__YOUR INSTRUCTIONS__
Please render the listing's lines as a numbered list, from the start of the listing through the line containing "QNED70 65 polegadas 2026", both ends included and blank lines left out. Leave the pictures out of your answer.

(Data excerpts)
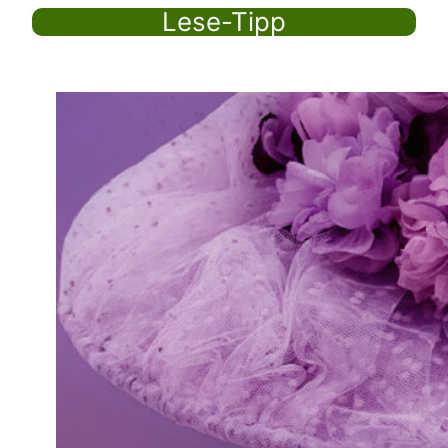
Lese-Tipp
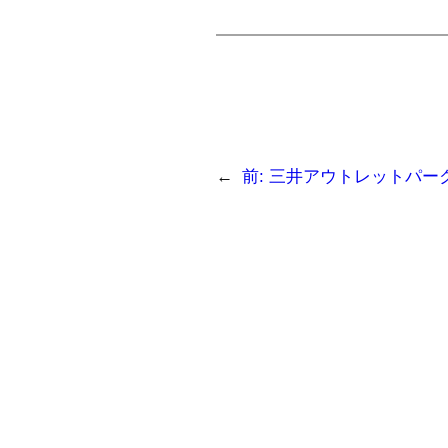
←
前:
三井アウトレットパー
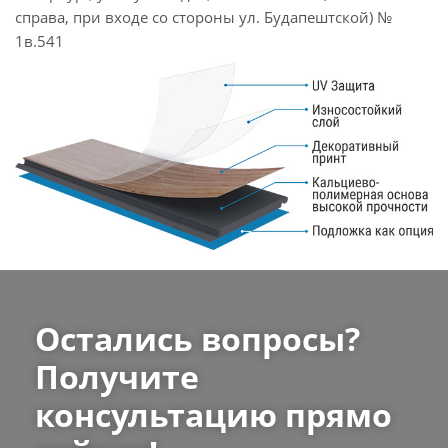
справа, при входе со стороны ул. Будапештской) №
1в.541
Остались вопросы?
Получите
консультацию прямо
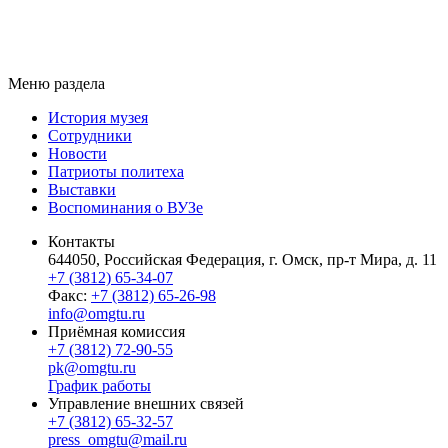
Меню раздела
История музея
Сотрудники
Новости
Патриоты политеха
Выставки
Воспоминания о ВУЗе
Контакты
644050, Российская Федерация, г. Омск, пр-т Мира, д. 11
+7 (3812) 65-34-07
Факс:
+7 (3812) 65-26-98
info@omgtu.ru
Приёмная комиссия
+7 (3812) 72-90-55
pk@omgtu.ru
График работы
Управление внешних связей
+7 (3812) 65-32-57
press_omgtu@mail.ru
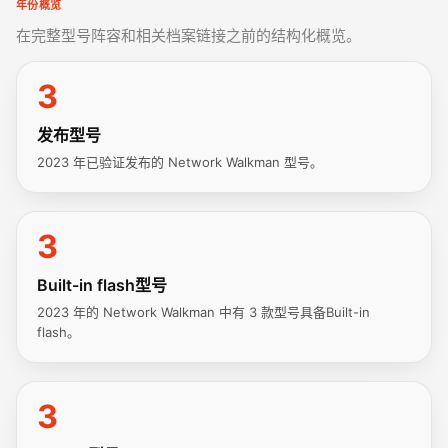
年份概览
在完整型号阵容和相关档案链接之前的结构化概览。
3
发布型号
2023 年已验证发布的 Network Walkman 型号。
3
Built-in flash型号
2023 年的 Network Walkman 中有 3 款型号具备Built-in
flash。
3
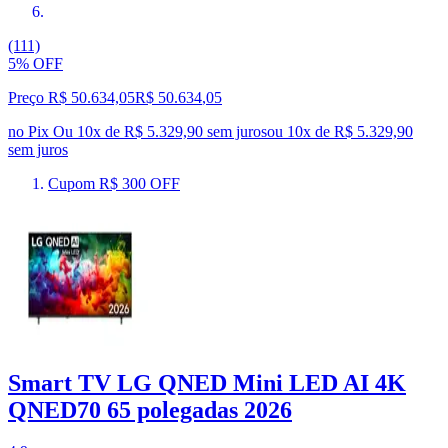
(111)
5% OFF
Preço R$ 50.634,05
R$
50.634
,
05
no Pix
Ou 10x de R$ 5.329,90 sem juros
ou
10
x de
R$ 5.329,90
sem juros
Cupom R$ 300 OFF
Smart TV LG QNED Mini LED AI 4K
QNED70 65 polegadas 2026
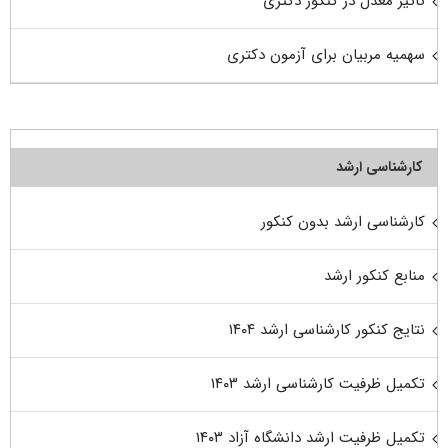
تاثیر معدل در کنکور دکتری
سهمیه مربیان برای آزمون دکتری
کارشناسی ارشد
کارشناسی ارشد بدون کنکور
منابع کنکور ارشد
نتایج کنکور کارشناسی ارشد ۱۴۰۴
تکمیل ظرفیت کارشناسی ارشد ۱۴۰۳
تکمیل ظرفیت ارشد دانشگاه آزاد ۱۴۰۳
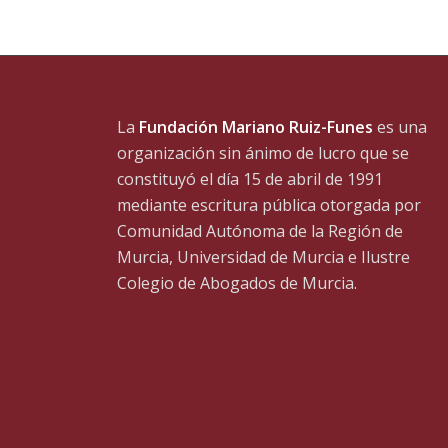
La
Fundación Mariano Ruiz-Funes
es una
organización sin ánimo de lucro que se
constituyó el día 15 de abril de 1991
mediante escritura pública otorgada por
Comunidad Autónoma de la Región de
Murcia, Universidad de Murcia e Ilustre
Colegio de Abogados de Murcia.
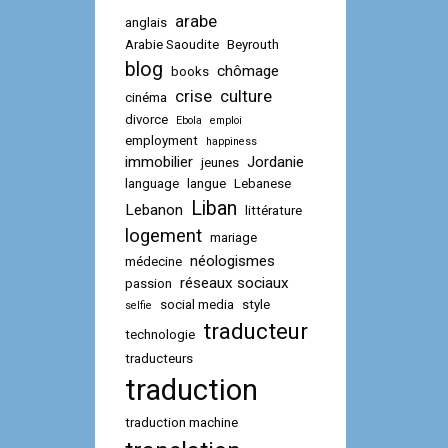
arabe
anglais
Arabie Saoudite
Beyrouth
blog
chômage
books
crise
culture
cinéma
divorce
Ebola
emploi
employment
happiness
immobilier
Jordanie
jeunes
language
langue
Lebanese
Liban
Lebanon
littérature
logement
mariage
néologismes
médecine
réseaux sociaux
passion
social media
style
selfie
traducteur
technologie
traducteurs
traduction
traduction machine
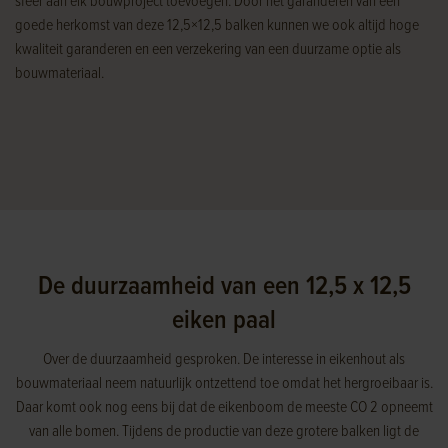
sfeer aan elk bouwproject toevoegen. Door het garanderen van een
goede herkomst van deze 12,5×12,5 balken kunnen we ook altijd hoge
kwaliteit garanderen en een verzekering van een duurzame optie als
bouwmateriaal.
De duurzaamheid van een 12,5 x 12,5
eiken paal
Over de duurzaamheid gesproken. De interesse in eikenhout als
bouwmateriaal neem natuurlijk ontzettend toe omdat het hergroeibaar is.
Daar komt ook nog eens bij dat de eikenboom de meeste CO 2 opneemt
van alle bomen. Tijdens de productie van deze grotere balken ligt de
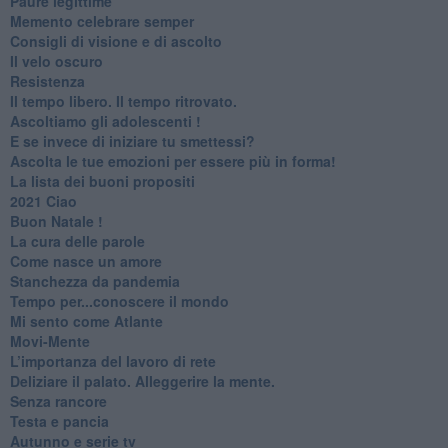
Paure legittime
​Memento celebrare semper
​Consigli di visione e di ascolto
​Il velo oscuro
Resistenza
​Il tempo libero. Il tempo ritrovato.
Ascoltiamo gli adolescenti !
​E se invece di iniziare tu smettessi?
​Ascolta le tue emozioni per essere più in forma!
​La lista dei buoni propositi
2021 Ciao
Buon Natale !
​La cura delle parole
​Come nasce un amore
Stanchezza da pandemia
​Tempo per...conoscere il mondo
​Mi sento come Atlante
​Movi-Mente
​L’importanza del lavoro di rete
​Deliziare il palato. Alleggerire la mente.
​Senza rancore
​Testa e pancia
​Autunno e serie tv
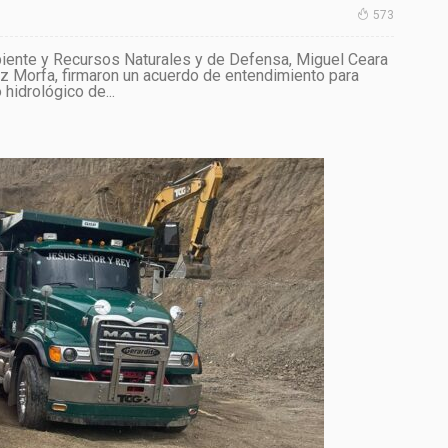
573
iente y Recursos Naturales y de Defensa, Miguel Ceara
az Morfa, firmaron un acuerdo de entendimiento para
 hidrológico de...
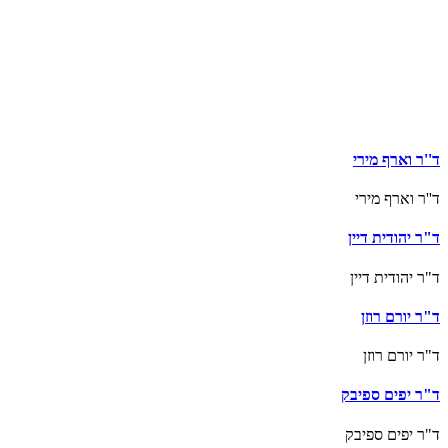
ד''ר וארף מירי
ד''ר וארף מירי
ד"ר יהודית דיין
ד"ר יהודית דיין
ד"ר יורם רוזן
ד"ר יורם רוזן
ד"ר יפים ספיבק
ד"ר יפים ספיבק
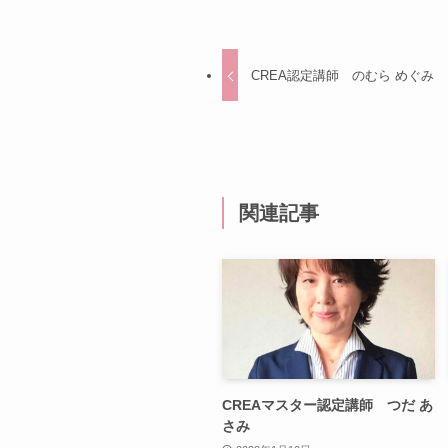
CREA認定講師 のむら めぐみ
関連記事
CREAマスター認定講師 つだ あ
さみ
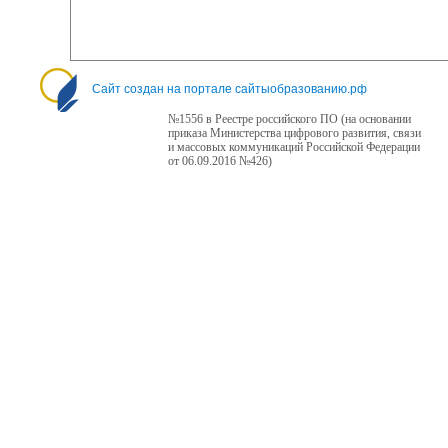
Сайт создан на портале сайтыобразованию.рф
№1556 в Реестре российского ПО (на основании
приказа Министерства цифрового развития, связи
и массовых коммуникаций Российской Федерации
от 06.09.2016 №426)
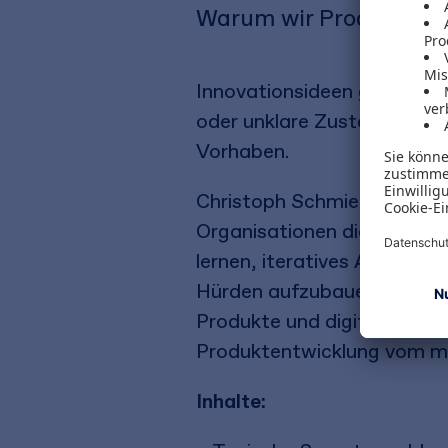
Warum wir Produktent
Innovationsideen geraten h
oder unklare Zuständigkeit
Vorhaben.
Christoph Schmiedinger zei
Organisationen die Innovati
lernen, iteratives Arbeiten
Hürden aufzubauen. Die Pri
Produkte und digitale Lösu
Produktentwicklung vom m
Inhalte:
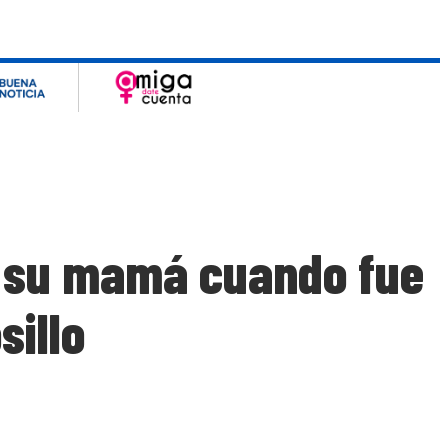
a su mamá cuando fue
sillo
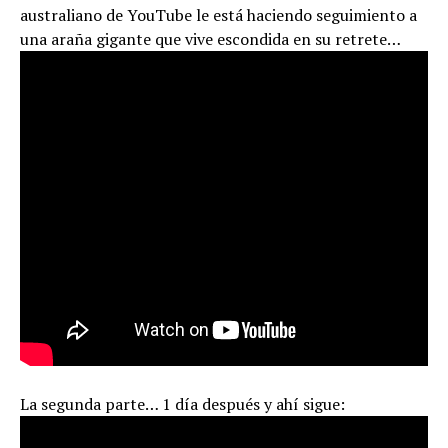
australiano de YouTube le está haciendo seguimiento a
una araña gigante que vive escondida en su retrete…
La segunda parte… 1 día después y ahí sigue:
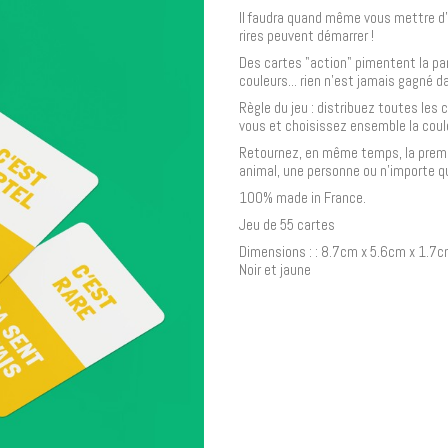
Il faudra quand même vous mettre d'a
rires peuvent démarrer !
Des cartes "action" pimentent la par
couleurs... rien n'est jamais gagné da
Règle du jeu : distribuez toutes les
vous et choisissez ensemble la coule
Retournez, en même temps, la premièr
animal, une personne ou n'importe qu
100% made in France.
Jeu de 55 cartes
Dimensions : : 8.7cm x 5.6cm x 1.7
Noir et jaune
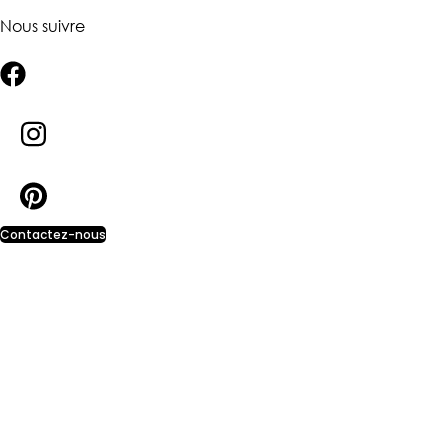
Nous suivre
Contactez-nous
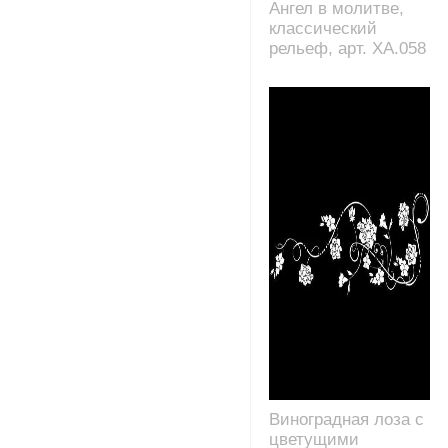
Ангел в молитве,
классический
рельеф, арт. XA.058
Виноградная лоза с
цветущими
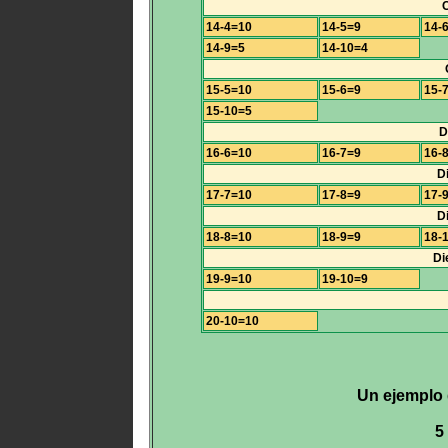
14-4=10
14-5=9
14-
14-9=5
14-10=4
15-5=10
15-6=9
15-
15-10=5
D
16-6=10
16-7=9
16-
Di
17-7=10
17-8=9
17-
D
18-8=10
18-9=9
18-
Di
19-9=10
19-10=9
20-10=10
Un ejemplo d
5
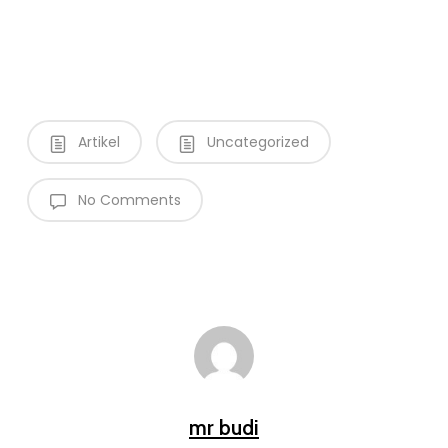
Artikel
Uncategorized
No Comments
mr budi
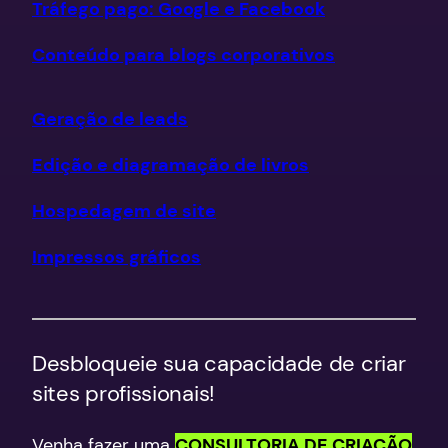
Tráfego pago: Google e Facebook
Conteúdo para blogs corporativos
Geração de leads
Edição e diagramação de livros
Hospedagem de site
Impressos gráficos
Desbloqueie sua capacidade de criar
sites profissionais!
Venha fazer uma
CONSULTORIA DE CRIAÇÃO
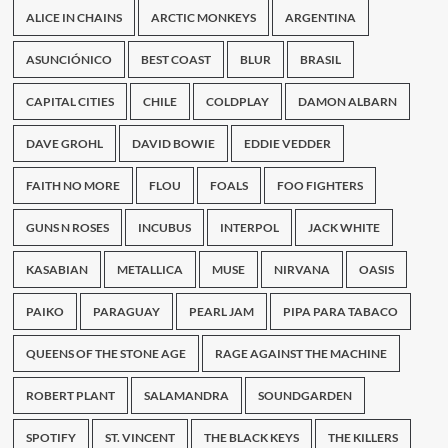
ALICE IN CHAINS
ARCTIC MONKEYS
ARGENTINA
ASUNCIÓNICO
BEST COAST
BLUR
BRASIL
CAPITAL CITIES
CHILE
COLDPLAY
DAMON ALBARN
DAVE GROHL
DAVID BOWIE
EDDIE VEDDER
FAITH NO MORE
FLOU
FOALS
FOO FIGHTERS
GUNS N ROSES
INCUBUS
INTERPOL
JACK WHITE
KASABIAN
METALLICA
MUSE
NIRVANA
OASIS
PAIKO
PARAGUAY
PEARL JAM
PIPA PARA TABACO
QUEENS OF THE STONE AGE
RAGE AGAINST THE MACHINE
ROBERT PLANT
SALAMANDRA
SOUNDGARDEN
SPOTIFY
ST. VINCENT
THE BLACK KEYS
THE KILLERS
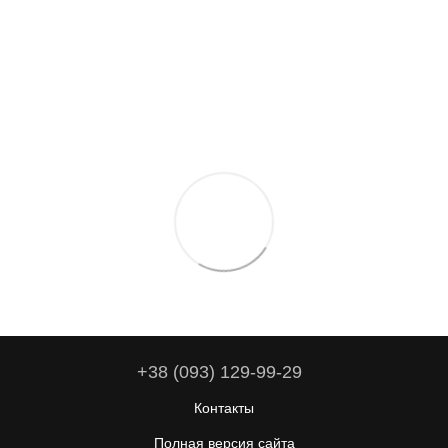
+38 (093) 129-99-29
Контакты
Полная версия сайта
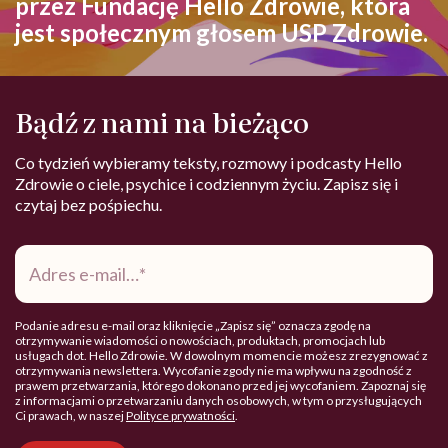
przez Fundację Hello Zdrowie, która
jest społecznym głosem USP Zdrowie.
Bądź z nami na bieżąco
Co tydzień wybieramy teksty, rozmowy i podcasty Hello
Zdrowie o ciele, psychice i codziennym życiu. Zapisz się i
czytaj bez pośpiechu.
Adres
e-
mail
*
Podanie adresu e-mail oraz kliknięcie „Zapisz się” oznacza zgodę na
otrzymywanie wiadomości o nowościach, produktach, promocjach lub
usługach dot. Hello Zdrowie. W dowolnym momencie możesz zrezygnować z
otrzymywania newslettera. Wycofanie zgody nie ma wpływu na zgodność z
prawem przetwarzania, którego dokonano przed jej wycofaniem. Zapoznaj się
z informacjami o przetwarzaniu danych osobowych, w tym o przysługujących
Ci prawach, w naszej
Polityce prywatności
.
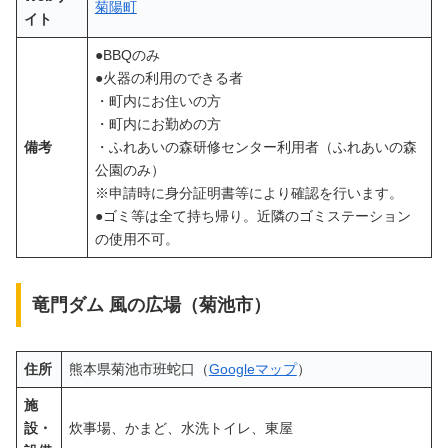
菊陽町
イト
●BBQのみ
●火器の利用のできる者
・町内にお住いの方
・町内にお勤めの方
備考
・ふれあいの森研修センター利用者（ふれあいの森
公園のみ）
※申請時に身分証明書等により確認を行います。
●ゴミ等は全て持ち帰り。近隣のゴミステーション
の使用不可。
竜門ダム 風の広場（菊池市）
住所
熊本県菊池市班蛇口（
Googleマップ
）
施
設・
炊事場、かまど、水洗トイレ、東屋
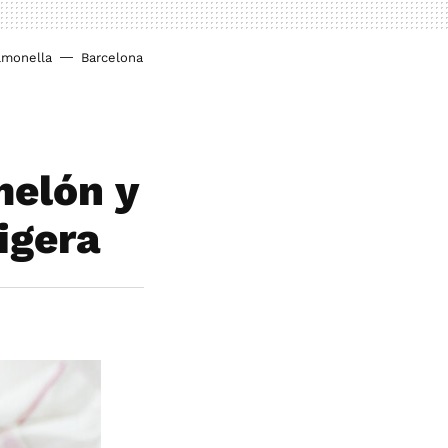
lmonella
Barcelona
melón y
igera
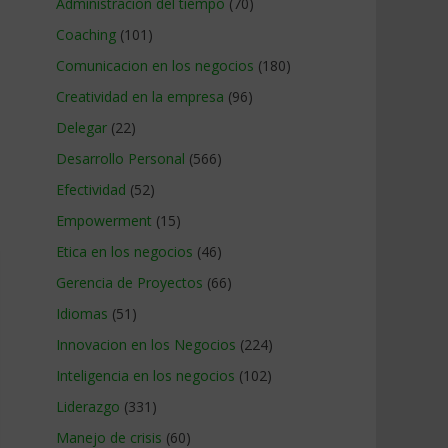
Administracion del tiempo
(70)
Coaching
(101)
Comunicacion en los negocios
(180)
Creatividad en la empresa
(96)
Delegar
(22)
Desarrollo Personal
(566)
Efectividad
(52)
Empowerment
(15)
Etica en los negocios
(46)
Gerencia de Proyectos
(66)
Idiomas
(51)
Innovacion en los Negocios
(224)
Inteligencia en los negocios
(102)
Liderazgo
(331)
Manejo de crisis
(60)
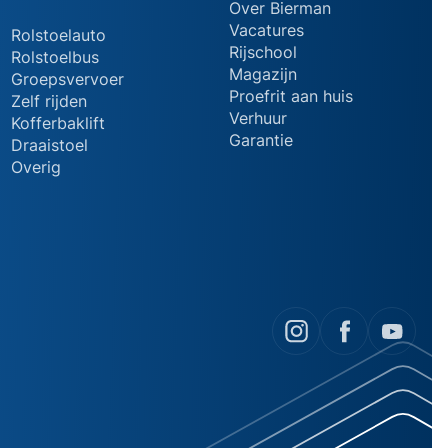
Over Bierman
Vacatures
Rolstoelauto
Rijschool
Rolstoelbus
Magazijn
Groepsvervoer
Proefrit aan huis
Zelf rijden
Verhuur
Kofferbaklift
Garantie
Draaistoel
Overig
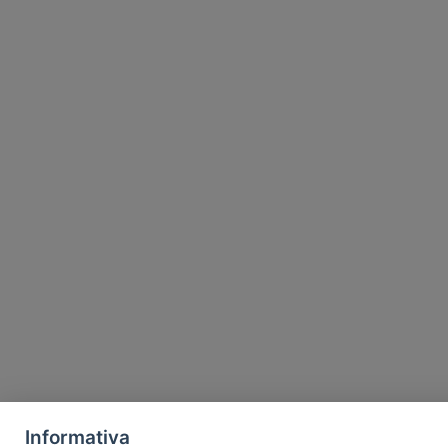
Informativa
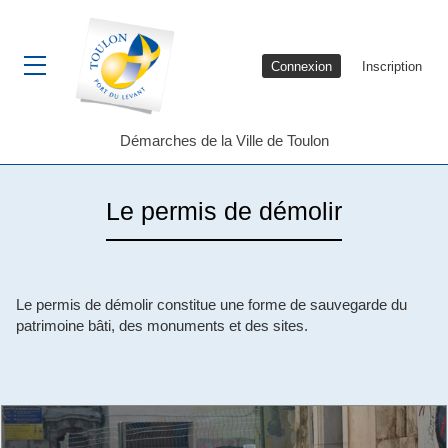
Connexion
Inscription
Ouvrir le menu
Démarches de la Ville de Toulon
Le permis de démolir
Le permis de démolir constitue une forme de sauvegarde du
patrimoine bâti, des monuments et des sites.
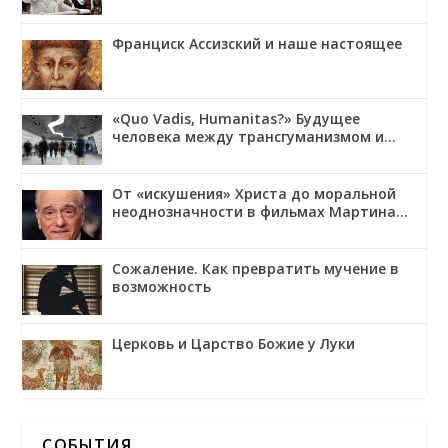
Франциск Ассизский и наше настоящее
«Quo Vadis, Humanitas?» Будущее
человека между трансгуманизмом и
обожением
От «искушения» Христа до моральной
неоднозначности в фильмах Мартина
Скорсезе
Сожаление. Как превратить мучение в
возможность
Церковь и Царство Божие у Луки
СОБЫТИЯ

__REPLY__
1. Lese-Tipp
2. ←
3. 前:
4. 三井アウトレットパー
5. справа, при входе со стороны ул. Будапештской) №
6. 1в.541
7. Остались вопросы?
8. Получите
9. консультацию прямо
10. Меню раздела
11. История музея
12. Сотрудники
13. Новости
14. Патриоты политеха
15. Выставки
16. Воспоминания о ВУЗе
17. Контакты
18. 644050, Российская Федерация, г. Омск, пр-т Мира, д. 11
19. +7 (3812) 65-34-07
20. Факс:
21. +7 (3812) 65-26-98
22. info@omgtu.ru
23. Приёмная комиссия
24. +7 (3812) 72-90-55
25. pk@omgtu.ru
26. График работы
27. Управление внешних связей
28. +7 (3812) 65-32-57
29. press_omgtu@mail.ru
30. 年份概览
31. 在完整型号阵容和相关档案链接之前的结构化概览。
32. 3
33. 发布型号
34. 2023 年已验证发布的 Network Walkman 型号。
35. 3
36. Built-in flash型号
37. 2023 年的 Network Walkman 中有 3 款型号具备Built-in
38. flash。
39. 3
40. (111)
41. 5% OFF
42. Preço R$ 50.634,05
43. R$
44. 50.634
45. ,
46. 05
47. no Pix
48. Ou 10x de R$ 5.329,90 sem juros
49. ou
50. 10
51. x de
52. R$ 5.329,90
53. sem juros
54. Cupom R$ 300 OFF
55. Smart TV LG QNED Mini LED AI 4K
56. QNED70 65 polegadas 2026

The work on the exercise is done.